- **WHAT IS EXPECTED**:
Copy every line in the listing that contains "spectra".

........

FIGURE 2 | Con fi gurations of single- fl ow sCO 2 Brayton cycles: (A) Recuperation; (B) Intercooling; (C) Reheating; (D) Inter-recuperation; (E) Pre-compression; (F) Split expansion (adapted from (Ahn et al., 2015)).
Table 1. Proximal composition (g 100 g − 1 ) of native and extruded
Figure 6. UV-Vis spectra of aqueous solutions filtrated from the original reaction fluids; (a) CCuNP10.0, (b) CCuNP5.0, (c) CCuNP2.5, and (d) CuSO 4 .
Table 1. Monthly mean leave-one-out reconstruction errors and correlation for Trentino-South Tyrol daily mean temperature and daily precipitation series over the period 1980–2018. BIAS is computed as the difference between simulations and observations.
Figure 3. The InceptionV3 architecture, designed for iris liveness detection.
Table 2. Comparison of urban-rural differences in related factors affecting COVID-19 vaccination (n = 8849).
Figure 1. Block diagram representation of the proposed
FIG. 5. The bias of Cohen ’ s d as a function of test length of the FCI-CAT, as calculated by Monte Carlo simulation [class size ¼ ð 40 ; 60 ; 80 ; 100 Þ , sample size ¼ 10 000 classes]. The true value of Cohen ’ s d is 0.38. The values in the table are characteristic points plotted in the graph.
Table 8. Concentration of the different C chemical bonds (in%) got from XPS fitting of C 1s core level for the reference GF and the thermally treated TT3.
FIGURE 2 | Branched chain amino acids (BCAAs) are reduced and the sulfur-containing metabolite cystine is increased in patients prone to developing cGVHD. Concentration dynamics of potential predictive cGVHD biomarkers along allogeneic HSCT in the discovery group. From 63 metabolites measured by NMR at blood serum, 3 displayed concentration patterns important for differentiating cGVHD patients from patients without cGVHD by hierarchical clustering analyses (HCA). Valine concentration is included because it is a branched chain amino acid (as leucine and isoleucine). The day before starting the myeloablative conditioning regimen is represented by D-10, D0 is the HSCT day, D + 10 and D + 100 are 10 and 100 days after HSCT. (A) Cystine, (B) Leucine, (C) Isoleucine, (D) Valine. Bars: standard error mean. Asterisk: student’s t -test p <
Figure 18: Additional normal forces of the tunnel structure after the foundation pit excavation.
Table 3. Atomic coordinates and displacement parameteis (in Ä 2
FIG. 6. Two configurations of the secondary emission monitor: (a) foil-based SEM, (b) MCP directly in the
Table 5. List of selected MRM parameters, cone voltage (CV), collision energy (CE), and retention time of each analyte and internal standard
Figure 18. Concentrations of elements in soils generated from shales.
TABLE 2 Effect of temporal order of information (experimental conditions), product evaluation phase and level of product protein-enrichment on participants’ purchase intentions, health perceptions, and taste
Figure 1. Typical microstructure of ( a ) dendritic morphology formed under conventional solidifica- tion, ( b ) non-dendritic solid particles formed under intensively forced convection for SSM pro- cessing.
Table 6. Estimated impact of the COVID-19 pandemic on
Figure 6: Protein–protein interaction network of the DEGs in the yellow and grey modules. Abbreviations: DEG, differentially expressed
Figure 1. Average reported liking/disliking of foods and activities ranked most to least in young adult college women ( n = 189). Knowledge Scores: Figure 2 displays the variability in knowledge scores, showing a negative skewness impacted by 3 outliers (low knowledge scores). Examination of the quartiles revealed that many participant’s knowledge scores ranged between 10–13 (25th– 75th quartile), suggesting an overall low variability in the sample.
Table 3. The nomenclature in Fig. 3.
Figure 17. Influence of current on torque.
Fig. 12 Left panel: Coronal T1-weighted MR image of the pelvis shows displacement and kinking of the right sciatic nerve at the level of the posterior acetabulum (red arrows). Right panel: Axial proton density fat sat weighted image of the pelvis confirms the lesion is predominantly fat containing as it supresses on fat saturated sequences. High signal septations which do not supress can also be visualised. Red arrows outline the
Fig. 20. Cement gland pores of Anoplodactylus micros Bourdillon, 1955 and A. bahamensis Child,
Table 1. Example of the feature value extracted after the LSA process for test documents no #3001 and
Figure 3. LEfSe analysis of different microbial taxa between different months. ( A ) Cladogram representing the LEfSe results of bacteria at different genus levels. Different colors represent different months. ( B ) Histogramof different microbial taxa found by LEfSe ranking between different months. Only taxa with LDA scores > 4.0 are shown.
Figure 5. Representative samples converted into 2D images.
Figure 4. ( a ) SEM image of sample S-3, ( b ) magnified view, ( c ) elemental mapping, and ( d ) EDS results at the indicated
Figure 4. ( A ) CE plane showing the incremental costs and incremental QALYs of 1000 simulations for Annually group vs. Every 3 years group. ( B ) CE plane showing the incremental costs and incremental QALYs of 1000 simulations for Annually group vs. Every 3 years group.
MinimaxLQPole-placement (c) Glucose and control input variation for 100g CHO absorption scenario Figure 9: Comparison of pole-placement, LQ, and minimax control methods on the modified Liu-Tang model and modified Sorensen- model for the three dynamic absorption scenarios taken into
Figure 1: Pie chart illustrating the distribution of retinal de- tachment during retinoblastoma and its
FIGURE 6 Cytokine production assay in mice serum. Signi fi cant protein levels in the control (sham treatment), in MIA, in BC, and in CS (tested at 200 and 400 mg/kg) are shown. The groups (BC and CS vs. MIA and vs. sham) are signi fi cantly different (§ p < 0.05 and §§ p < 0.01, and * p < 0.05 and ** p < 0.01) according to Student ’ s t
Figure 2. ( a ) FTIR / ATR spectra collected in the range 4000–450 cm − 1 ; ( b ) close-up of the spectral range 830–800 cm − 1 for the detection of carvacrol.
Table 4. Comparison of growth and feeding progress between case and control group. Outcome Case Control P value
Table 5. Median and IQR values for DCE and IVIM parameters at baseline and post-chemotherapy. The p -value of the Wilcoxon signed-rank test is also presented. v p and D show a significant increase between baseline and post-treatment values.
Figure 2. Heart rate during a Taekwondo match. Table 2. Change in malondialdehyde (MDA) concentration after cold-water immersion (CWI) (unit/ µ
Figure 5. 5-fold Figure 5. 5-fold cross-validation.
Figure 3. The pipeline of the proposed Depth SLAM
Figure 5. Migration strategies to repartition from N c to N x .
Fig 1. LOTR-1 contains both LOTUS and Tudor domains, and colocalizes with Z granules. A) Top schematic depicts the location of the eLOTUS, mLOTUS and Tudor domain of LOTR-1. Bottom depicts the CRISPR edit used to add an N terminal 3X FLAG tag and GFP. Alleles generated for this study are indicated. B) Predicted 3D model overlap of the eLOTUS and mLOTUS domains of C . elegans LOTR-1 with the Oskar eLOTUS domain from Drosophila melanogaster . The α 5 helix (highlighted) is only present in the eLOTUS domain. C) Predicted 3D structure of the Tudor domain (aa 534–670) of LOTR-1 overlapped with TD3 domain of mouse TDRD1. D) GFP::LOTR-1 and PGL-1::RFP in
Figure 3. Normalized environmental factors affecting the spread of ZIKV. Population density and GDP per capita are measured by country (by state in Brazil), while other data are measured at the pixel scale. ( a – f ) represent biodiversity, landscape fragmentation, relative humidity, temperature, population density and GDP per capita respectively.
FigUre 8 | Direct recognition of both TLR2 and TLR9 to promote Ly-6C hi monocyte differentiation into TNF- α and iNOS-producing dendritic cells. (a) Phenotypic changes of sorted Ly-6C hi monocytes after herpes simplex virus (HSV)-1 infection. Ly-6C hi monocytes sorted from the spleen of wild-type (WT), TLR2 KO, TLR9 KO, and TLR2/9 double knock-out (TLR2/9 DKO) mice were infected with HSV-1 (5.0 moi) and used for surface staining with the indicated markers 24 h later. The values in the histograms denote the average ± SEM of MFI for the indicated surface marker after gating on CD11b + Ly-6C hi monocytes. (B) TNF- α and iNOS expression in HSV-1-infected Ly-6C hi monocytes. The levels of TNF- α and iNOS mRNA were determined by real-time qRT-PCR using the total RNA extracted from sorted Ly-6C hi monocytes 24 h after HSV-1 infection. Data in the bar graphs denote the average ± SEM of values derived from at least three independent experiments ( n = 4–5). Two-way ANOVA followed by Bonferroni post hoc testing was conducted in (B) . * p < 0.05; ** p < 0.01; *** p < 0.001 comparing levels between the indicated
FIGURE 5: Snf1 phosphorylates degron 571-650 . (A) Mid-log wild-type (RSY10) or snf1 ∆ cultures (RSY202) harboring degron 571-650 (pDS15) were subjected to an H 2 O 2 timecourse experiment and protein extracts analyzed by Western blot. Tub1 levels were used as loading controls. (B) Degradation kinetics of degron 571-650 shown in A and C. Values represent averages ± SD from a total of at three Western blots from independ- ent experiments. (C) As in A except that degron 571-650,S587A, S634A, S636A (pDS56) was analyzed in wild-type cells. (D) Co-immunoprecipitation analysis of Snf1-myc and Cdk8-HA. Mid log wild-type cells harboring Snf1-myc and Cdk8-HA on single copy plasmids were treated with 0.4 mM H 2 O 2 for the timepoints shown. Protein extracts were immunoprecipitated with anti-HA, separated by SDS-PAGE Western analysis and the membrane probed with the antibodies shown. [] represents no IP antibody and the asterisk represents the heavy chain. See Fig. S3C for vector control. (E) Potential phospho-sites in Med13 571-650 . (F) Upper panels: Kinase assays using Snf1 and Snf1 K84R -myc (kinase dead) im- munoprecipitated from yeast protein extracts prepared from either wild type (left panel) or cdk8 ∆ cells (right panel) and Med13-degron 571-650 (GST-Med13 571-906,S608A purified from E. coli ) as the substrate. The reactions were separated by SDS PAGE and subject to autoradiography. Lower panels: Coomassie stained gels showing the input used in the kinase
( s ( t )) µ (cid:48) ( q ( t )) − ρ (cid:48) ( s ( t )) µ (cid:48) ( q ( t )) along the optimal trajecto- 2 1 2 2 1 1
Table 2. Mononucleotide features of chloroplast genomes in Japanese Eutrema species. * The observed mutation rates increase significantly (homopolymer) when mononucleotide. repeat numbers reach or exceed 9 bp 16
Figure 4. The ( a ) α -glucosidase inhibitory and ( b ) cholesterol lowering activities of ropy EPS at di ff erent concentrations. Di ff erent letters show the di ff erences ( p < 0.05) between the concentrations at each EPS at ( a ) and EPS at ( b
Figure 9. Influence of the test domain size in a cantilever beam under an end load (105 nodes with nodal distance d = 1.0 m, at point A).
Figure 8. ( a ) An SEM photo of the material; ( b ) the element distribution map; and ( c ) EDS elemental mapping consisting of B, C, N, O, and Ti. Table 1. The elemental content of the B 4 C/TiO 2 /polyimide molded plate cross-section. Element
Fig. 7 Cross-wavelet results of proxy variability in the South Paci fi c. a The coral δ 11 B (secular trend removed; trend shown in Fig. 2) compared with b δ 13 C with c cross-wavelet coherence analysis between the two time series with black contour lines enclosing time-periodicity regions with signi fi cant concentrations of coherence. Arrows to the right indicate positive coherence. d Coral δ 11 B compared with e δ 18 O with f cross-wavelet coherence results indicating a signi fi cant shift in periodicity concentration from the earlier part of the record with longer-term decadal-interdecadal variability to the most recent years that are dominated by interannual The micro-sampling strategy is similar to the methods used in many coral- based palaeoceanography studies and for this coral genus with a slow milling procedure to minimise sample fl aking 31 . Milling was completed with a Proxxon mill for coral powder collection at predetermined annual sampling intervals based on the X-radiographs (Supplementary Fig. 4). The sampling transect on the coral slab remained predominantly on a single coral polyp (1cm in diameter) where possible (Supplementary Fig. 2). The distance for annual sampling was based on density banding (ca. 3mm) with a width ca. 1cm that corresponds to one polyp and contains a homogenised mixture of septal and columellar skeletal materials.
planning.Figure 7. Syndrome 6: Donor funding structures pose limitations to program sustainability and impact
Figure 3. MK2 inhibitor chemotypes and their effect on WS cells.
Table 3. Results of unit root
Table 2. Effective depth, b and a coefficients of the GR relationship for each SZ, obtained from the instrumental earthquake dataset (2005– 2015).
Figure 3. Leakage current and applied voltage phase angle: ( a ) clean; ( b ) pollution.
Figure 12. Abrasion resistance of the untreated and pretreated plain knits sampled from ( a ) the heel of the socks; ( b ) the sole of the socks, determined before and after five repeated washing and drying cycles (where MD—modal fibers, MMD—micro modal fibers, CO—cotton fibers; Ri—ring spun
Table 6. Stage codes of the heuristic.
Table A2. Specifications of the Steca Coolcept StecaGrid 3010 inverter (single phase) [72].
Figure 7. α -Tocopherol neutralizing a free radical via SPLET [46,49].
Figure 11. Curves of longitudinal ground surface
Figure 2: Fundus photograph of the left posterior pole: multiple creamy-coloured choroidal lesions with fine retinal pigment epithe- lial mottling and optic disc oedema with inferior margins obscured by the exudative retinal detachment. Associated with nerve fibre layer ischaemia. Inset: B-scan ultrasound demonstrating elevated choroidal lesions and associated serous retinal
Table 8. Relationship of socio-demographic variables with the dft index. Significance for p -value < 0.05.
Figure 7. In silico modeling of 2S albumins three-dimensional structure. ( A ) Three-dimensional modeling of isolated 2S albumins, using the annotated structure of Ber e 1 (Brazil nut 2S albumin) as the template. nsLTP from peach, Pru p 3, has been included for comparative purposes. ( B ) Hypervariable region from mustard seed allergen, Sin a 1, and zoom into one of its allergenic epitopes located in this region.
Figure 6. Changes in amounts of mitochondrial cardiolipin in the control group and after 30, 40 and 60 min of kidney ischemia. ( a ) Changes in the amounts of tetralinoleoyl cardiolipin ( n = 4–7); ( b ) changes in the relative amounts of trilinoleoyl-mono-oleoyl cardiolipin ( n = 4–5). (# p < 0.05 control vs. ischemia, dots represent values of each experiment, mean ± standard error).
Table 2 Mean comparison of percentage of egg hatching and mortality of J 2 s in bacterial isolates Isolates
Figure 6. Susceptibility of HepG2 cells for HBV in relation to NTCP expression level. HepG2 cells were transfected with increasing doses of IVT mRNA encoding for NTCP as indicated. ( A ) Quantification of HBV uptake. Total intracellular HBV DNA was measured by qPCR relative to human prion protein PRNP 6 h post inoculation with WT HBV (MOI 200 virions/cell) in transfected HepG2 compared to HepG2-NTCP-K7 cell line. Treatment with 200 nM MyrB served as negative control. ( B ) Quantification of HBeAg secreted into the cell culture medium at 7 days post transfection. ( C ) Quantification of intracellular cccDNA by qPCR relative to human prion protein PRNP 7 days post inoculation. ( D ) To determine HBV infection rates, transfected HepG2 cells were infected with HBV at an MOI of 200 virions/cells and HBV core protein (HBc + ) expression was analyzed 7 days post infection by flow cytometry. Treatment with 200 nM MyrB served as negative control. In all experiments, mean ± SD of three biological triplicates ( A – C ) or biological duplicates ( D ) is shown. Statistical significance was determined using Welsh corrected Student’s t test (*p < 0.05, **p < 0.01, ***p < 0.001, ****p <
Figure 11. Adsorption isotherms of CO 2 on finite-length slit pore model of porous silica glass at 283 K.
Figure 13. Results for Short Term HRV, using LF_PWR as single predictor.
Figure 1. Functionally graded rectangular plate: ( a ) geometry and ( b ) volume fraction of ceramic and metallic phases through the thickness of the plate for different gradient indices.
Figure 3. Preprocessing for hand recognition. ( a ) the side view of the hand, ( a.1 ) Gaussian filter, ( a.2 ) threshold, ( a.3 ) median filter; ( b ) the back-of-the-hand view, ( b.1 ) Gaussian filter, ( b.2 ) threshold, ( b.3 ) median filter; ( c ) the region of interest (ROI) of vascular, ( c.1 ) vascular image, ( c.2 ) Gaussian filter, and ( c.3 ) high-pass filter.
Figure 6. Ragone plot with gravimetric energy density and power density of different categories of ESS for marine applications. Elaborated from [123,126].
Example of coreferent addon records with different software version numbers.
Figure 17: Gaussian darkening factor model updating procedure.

........

- **THE COMPLETED TASK**:
Figure 6. UV-Vis spectra of aqueous solutions filtrated from the original reaction fluids; (a) CCuNP10.0, (b) CCuNP5.0, (c) CCuNP2.5, and (d) CuSO 4 .
Figure 2. ( a ) FTIR / ATR spectra collected in the range 4000–450 cm − 1 ; ( b ) close-up of the spectral range 830–800 cm − 1 for the detection of carvacrol.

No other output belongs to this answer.